For a moment he flailed and shuddered, almost like a dying insect. But then he got control of himself—or something got control of him—and he lurched toward her again. “No,” muttered Miranda, and again a little louder, “No! NO! Stop right there, motherfucker, or I swear I’ll kill you!”

The man was apparently well beyond hearing her, though he was barely ten feet away. Miranda’s finger tightened on the trigger, but before she could fire again something soft and sticky spattered onto her hand. Her arm jerked and the gun fired wild, but somehow she managed to hold onto it. She swung the flashlight upward and shrieked when she saw what had hold of her.

The gun was coated in thick, gooey webs; and following their line upward she found the source: a spider the size of a beagle. Instinctively she tried to fire at it, but the weapon was jammed now and the spider-man was almost close enough to touch. She jerked desperately against the webbing but managed to free only her fingers; the gun was bound tight in the spider’s web. Uselessly she yanked on the grip.

Then came a feathery touch on her cheek. Miranda whirled to find the spider-man at her side, his mouth gaping and the webs billowing in and out with his breath.

A spider ran off of his hand onto her face.

Miranda screamed and fell backwards, releasing the gun but clamping down even harder on the flashlight. The man bent toward her and she clubbed him aside. Then she scrambled upright and tore out of the cave, too hysterical to notice that nothing tried to stop her.

* * *

3:18 p.m.

the surface

ThecarthecarthecarthecarTheCarTHECARTHECAR!!!

Miranda ran full-tilt down the hillside. She bashed her hands into the rocks, fell once and tore her jeans, but never, never looked back. Skidding and stumbling, she came off the slope and bolted across the dirt lot to the car.

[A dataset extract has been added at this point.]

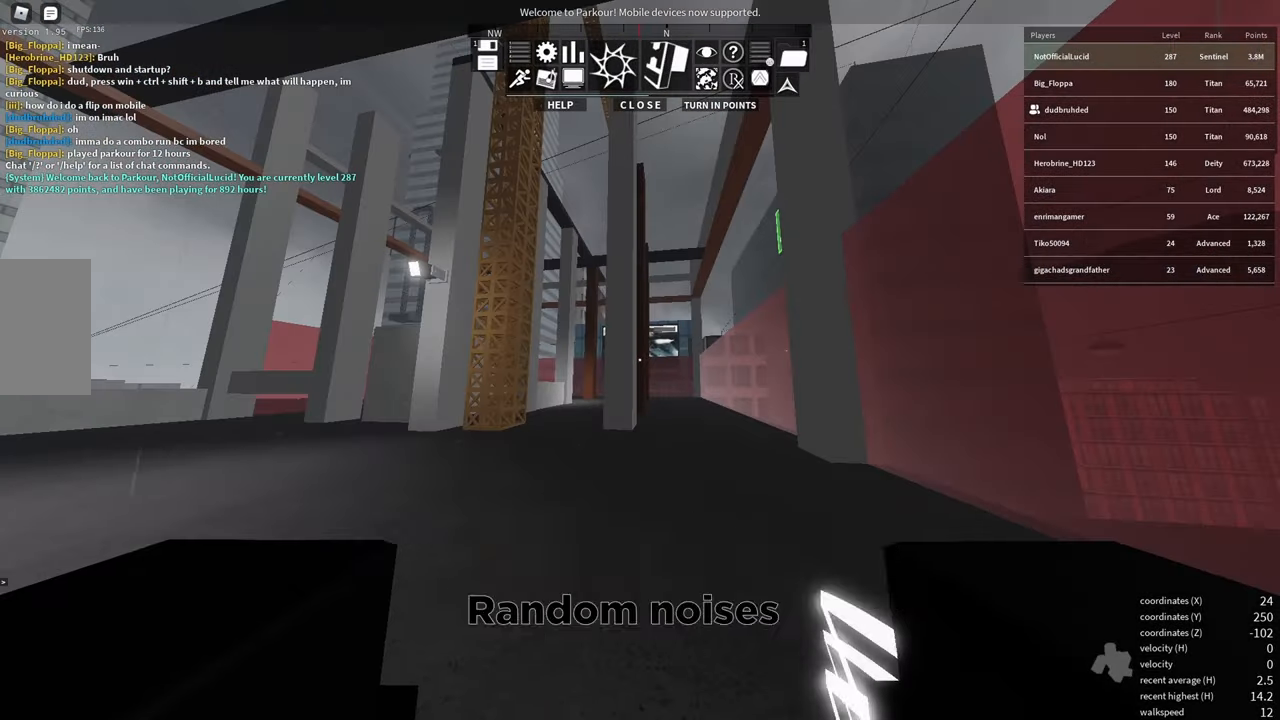
Gameplay with keyboard and mouse; each line is a JSON object with the keys and mouse buttons held at the frame after it. "events" lists presses ("down") and releases ("up") of "a", "d", "e", "f", "s", "shift", "space", "w" and "mouse_wheel" between this image and that frame as [ms after this image, input, new state], when the widget could be followed in between. "mouse_wheel" = the "wheel" button of the "mouse" list. No other keys are recorded. "wheel" means that the mouse wheel is clicked or scrolled. Mouse movement is not recorded.
{"keys": [], "mouse": [], "events": []}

Chest heaving, she flung the door open and slammed into the driver’s seat. She missed the ignition the first time, and experienced a brief moment of fear when she thought she’d bent the key on the steering column, but her second stab found the keyhole and slid in. The car roared into life.

Only after she had made the wildest three-point turn in her life and was headed towards town, did she look in the rear-view mirror to check for pursuit.

There was nothing, just the black slash of the cave mouth, looking sinister.

She wasn’t about to stop, though. Cassie was in that cave, but Miranda wouldn’t set foot in there again without backup. And firepower.

Of course they wouldn’t believe her. Zombies. Spiders. Mutant lizards. She’d have to lie. Maybe she could make up some story about a drug lab. Cassie lived too close to the cave, Miranda would say; she’d seen something, and now they were holding her hostage. The Bureau would believe that. Would believe her. They never listened to local law enforcement anyway.

She could be out here with six agents from Albuquerque tomorrow. No, this afternoon. Agents with shotguns.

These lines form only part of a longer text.